● **What to produce**
For the data below, give again exactly the lines from the one containing "Beschreibung" through the one containing "wird, um die", both ends included, and no others.

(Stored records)
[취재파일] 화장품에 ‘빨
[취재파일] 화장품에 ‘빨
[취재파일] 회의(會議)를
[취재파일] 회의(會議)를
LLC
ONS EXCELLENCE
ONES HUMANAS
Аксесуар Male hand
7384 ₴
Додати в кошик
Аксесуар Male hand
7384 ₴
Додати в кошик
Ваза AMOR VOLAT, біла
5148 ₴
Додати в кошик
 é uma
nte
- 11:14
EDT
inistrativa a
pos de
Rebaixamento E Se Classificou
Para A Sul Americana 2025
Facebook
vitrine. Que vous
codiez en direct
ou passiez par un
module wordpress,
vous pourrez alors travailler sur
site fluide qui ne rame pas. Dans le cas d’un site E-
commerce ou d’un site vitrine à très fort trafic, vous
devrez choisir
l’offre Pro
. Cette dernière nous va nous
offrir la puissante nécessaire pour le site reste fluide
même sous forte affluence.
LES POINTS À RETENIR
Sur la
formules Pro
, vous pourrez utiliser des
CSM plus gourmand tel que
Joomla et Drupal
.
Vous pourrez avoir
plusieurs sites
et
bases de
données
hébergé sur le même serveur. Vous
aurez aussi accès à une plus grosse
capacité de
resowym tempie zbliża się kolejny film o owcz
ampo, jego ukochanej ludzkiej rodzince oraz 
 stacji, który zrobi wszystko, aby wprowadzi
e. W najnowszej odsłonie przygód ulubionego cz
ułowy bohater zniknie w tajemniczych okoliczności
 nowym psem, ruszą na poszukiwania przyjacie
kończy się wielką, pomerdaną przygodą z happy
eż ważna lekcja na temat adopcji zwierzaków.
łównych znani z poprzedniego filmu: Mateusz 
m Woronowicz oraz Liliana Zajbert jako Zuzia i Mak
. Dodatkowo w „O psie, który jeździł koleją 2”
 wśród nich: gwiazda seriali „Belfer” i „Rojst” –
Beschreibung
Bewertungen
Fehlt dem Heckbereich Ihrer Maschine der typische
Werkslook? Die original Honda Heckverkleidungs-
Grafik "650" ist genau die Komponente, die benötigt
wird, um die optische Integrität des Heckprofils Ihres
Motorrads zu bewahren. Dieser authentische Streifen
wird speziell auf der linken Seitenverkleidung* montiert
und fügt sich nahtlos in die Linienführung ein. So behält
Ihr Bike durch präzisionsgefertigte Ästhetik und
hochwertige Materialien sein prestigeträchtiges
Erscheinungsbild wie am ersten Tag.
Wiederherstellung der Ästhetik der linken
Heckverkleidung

● **Solution**
Beschreibung
Bewertungen
Fehlt dem Heckbereich Ihrer Maschine der typische
Werkslook? Die original Honda Heckverkleidungs-
Grafik "650" ist genau die Komponente, die benötigt
wird, um die optische Integrität des Heckprofils Ihres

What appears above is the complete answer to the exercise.